We’ve seen similar menuing controls once before, and noted that while they let you operate the iPod’s full menu structure from a distance, they’re almost useless in that you can’t see the iPod’s screen unless you’re close enough to use its integrated controls; you may like these buttons if you have a fantastic memory. FriendTech also includes two other buttons: an RF power button, which is in addition to the dock’s standard power button and turns on wireless broadcasting, plus a RF channel button, to help you find a station that doesn’t contain radio interference. We didn’t like using the RF power button in addition to the standard one – it just seemed unnecessary – but found the channel button useful for reasons described below. The remote performed unusually well by Infrared standards in our distance testing, achieving 30-foot distances even with fluorescent light interference. It’s actually one of the best IR remotes we’ve seen for an iPod dock, bar none.

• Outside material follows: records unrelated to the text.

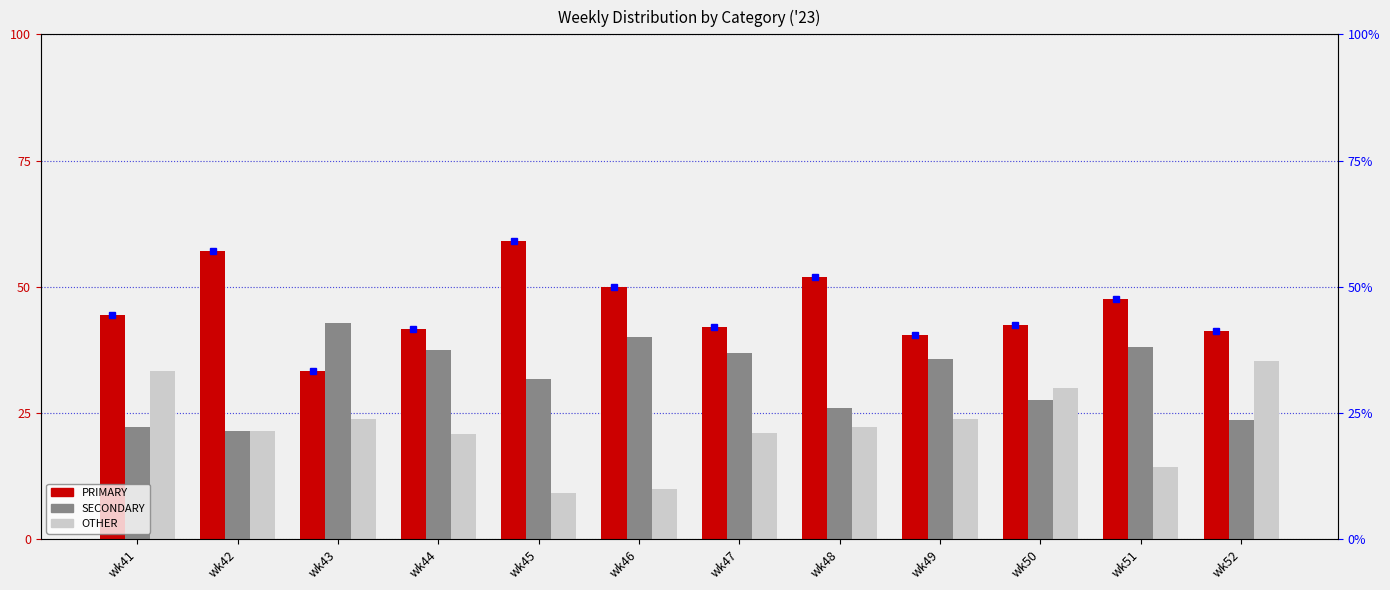

What is the value of the OTHER bar at the 7th from the left?

21.1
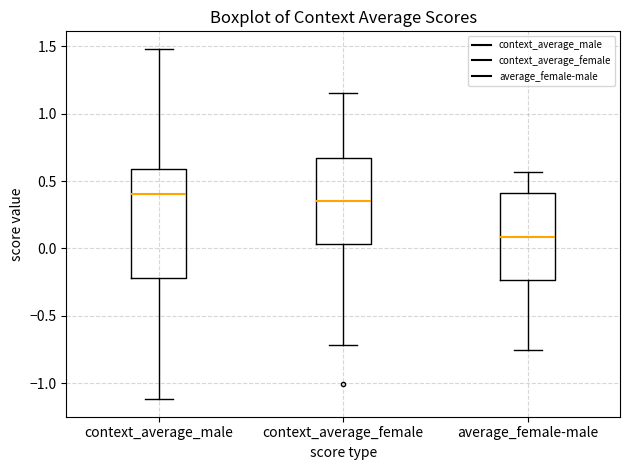

Reading left to right, transcribe this box plot: for each box, give where its median line is, the range the box spans, and where its two whiskers end, as read against the y-axis. The values are not printed on the chart, so give them approximately, as read against the axis.

context_average_male: median 0.40, box -0.20 to 0.60, whiskers -1.10 to 1.50
context_average_female: median 0.35, box 0.05 to 0.65, whiskers -0.70 to 1.15
average_female-male: median 0.10, box -0.25 to 0.40, whiskers -0.75 to 0.55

However, given that the biggest selling point of the Wireless Home Dock is its wireless performance, it’s unfortunate that the company’s promises are more than a bit aggressive given the limits of the technology used inside. For instance, FriendTech’s web site claims that the Wireless Home Dock delivers up to 30 meters (100 feet) of line-of-sight broadcasting distance “with perfect reception,” and CD-quality, “44.1K sampling rate and 16-bit resolution.” In other words, you should be able to get triple the distance of a Bluetooth system and superior sound quality – if these features were combined, any company would kill to offer them. But to cut through what would be a lot of unnecessary verbiage on these points, you won’t. This isn’t to say that iDea is a bad, well, idea, but if you’re considering a purchase, you’ll need to go in with more realistic expectations about what it delivers for the dollar.
In our testing with the Wireless Hi-Fi Headset, the only one of the three receiver accessories FriendTech made available, the iDea system fell short in two regards: reliable distance and quality. It’s worth noting up front that the Hi-Fi Headset is powered by two included AA batteries, and has its own performance claims – namely, that it receives “digital transmission at a CD audio quality,” and has “lossless sound,” but unlike the 100-foot Dock, is guaranteed only to work from a distance of up to 20 meters or 66 feet away “with perfect reception.” Admittedly, “up to” is a loaded phrase, but we frequently experienced interference and popping issues with our headset within less than 10 feet of the Dock, which remained or increased as distance went up; movement was one trigger, and position of the Dock relative to other wireless devices appeared to be an issue. Under some conditions, we could hear our music from 60 feet or further away, but it was RF channel dependent and not entirely reliable. Far from CD-quality – not that we expected it – the audio had a noticeable but low base level of static and sounded flat when heard through the headset, though not objectionable or bad, and did exhibit actual stereo separation. It was pretty much what we would have expected to hear if music was played through a good 2.4GHz telephone connection and then filtered a little: acceptable, but certainly not “Hi-Fi.” As with other wireless headsets we’ve tested, the issue is no doubt partially just the speakers in the earpieces, which should be noted as large and unfashionable by comparative standards, but not uncomfortable, thanks to soft padding and an adjustable headband.
Our only other knock on the iDea package will arguably be a strength to some people, and in certain applications: we’re not sure of the wisdom of binding a radio-based wireless dock to an Infrared remote controller that’s physically separate from its three potential radio receivers.